Langkah Engine Off yang diambil PDAM Tirta Batu Mentas memang langkah preventif yang standar namun krusial. Panel elektronik dan pompa transmisi di Embung Batu Mentas  sangat sensitif terhadap lonjakan listrik (surge) akibat sambaran petir di sekitar area Embung.

Jika dipaksakan beroperasi saat cuaca ekstrem disertai petir, risiko kerusakan permanen pada motor pompa jauh lebih besar, yang justru bisa menyebabkan penghentian layanan air dalam waktu yang jauh lebih lama untuk perbaikan. Hal ini tentunya berdampak kepada seluruh pelanggan karena distribusi air bersih lumpuh.

Biasanya, setelah cuaca membaik, petugas memerlukan waktu untuk proses priming atau pengisian kembali pipa yang kosong sebelum air terdistrbusi sampai ke rumah pelanggan.

Lanjut Munandar, sebagai Kompensasi pihaknya menambah jam operasional sesuai jumlah jam terhentinya suplai air bersih ke pelanggan.

“Langkah kompensasi dengan menambah jam operasional ini sangat penting untuk memastikan volume air yang sempat "hilang" selama Engine Off tetap tersalurkan ke pelanggan.
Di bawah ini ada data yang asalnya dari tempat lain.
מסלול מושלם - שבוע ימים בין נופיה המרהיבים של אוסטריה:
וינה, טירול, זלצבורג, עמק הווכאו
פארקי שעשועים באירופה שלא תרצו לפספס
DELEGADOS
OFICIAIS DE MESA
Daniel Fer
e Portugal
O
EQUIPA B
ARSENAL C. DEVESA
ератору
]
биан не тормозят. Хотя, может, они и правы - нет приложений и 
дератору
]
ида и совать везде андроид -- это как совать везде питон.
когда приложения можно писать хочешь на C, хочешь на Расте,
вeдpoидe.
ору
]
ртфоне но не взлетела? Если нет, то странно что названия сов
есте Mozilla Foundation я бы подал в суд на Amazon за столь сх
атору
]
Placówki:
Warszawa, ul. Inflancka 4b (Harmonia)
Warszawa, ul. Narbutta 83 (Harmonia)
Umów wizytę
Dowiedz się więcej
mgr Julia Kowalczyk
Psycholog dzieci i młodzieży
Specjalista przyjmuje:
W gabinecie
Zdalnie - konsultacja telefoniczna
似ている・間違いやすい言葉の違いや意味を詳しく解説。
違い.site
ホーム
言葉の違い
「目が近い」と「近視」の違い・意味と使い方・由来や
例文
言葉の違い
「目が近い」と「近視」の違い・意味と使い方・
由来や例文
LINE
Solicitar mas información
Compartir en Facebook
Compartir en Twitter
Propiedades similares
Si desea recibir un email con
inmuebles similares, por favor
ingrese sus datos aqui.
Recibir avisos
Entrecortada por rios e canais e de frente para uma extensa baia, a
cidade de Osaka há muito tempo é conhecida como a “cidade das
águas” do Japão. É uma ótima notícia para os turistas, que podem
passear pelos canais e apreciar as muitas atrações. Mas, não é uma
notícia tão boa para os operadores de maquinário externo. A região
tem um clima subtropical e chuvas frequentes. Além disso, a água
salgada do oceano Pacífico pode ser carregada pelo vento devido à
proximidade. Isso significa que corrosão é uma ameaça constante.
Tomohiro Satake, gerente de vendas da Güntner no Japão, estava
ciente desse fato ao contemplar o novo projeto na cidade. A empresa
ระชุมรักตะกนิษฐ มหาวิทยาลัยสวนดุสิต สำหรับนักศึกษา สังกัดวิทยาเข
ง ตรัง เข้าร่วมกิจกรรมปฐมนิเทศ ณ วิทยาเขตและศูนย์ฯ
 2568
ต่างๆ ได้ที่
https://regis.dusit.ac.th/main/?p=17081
Apabila Jam Terhentinya pasokan selama 2 jam, maka kami akan menambah waktu operasional menjadi 2 jam juga”, Jelasnya.

Berikut beberapa hal yang biasanya terjadi saat penambahan jam operasional dilakukan :  
  • Pemulihan Tekanan: Tambahan waktu operasional membantu memulihkan tekanan di pipa-pipa utama lebih cepat, terutama untuk pelanggan yang berada di wilayah ujung atau perbukitan.
  • Normalisasi Suplai : Jika mesin mati selama 3 jam karena petir, maka operasional biasanya diperpanjang 3 jam juga di luar jadwal rutin untuk mengejar target distribusi harian.
  • Kejernihan Air : Penambahan jam ini juga membantu membuang endapan atau udara yang mungkin terjebak di pipa saat aliran sempat terhenti, sehingga kualitas air kembali jernih.
“Sekali lagi kami memohon maaf atas ketidaknyamanan yang dirasakan pelanggan, Ini adalah bentuk tanggung jawab layanan agar hak pelanggan tetap terpenuhi meskipun ada gangguan alam yang tidak terhindarkan” tutupnya.

Ilustrasi : Bak Mandi Warga Kosong terdampak layanan distribusi air bersih di musim hujan
Pelanggan diimbau untuk selalu menyediakan cadangan air di bak penampungan selama musim penghujan ini sebagai antisipasi jika penghentian darurat serupa dilakukan kembali.

Dengan penjelasan ini, diharapkan pelayanan air bersih dapat berjalan normal dan pelanggan dapat memahami situasi ini.